Your objective: Among the entries below, count the lines containing the string "bold". Only the count is needed.

Stored items:
"""

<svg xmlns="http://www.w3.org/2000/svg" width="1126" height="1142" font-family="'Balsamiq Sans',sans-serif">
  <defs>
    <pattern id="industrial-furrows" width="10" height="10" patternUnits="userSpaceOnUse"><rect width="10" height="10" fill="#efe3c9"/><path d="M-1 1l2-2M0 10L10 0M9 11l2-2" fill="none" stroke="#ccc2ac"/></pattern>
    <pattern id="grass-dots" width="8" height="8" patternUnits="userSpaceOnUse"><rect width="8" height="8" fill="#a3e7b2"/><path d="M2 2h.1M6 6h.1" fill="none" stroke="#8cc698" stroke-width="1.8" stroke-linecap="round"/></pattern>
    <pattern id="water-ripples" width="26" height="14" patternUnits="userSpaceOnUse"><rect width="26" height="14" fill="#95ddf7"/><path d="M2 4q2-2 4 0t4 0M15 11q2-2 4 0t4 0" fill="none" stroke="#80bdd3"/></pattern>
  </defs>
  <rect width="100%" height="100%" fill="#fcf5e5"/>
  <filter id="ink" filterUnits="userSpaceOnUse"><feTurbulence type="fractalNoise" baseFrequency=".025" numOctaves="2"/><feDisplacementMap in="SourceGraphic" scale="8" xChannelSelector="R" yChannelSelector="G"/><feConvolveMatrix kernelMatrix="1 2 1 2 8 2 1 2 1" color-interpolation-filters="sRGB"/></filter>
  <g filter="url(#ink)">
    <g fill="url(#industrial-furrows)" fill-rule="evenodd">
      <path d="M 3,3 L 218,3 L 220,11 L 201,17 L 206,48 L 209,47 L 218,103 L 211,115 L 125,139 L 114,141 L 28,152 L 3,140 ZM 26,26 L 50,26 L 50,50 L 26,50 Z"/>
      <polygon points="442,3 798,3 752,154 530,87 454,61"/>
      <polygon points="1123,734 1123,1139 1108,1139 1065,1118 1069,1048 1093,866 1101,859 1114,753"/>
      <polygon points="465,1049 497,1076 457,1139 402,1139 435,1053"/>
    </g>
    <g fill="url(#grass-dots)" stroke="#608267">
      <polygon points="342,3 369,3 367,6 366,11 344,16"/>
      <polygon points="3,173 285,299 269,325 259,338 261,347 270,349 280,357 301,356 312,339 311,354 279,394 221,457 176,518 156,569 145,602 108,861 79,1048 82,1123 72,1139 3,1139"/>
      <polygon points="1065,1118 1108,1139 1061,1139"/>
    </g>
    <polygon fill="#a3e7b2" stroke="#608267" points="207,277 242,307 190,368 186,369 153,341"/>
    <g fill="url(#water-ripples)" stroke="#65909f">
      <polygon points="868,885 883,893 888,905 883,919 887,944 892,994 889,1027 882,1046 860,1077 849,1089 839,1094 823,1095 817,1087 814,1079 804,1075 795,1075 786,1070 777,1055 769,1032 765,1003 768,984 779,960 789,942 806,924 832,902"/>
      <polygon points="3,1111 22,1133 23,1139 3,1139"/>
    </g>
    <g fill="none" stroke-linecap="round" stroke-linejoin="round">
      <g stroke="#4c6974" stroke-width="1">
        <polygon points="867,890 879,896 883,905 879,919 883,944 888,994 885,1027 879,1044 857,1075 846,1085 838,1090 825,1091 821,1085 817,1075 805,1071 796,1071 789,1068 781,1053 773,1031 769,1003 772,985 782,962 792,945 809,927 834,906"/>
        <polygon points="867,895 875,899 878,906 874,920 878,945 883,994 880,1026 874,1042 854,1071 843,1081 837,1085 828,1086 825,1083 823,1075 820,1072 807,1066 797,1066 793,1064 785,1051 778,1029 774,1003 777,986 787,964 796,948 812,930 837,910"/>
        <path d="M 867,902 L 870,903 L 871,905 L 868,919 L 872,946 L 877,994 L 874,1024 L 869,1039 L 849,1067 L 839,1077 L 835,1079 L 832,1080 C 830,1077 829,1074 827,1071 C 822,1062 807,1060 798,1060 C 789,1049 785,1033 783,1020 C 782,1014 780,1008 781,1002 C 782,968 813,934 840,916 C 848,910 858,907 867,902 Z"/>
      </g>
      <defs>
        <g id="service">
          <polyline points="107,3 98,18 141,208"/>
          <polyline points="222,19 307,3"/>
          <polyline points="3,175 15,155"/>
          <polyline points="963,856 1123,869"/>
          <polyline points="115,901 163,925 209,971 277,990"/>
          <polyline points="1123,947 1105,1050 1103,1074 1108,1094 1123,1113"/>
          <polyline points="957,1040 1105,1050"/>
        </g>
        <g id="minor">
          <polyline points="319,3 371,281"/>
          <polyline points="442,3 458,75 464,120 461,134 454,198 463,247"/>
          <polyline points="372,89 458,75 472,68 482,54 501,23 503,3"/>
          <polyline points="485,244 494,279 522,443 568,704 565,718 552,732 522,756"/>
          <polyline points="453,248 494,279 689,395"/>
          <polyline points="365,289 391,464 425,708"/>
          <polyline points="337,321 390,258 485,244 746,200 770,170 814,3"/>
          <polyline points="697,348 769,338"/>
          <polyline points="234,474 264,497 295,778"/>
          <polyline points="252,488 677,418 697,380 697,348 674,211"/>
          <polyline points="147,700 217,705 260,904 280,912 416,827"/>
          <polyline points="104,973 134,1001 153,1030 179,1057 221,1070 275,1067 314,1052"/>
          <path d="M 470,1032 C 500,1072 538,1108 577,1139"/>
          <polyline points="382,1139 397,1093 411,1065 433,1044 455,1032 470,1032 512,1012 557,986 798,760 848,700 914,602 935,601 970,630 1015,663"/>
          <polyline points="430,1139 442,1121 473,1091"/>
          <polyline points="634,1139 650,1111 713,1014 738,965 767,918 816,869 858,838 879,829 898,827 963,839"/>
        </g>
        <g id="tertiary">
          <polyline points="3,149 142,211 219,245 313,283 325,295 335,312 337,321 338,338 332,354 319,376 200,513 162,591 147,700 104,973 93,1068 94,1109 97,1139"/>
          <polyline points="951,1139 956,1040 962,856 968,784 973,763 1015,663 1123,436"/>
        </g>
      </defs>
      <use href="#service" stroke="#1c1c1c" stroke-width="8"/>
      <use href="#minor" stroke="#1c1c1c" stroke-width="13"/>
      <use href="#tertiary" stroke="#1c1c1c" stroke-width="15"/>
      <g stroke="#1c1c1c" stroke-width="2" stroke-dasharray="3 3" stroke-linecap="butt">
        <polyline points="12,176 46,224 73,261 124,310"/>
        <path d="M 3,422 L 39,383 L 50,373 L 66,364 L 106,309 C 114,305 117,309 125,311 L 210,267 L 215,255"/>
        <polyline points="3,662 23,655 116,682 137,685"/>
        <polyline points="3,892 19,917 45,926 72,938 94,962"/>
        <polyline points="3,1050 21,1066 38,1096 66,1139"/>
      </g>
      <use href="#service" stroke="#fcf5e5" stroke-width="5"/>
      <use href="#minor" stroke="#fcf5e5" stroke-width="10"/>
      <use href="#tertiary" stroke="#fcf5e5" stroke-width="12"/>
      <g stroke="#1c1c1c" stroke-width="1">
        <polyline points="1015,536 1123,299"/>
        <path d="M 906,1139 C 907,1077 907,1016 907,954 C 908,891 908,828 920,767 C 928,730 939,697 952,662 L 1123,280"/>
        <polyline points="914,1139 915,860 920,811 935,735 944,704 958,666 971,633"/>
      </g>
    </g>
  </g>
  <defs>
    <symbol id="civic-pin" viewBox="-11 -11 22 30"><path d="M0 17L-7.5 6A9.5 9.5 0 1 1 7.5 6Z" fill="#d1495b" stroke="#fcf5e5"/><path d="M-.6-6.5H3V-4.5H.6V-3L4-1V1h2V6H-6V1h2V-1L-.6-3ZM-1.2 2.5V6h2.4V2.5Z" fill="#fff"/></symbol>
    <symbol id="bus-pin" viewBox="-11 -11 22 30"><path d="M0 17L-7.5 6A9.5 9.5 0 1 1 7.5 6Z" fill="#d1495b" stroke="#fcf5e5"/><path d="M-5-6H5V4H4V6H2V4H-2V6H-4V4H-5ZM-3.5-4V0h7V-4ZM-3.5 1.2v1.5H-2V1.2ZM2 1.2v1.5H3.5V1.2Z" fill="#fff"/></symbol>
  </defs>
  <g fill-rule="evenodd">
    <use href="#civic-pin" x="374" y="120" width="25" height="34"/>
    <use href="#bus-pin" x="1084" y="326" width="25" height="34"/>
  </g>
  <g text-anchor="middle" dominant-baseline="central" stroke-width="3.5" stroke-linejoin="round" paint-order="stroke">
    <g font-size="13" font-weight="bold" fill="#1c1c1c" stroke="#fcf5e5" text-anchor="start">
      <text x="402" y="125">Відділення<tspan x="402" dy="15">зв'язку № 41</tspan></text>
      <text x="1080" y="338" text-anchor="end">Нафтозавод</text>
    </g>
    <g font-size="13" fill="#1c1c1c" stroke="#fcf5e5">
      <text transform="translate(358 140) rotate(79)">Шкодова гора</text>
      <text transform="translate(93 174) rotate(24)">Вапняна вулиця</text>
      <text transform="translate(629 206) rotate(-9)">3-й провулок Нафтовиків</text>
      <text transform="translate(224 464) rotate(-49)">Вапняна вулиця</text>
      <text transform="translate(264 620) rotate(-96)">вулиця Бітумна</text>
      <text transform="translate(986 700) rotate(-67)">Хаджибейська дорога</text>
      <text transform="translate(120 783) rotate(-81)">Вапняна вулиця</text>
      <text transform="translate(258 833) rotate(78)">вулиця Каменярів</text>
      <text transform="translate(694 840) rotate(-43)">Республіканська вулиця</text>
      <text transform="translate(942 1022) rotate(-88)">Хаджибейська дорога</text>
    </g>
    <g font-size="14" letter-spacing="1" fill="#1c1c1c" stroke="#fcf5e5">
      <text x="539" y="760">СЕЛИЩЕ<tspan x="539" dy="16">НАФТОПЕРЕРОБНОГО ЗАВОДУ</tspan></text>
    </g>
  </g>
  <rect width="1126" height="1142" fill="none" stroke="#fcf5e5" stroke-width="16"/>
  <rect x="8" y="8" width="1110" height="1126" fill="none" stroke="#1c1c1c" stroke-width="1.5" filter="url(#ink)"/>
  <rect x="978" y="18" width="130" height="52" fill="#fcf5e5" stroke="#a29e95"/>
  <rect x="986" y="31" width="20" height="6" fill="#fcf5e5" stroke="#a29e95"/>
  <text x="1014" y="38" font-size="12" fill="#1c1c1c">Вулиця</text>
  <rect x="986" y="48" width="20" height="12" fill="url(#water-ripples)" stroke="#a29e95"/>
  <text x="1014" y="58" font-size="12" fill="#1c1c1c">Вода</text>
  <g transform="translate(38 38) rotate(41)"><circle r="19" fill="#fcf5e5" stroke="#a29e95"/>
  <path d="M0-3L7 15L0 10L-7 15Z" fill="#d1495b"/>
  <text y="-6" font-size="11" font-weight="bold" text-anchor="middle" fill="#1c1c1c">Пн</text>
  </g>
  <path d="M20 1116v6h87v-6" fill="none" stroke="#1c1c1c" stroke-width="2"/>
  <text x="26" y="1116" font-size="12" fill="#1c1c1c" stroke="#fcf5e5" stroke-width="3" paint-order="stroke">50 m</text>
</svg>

"""

Answer to the exercise: 2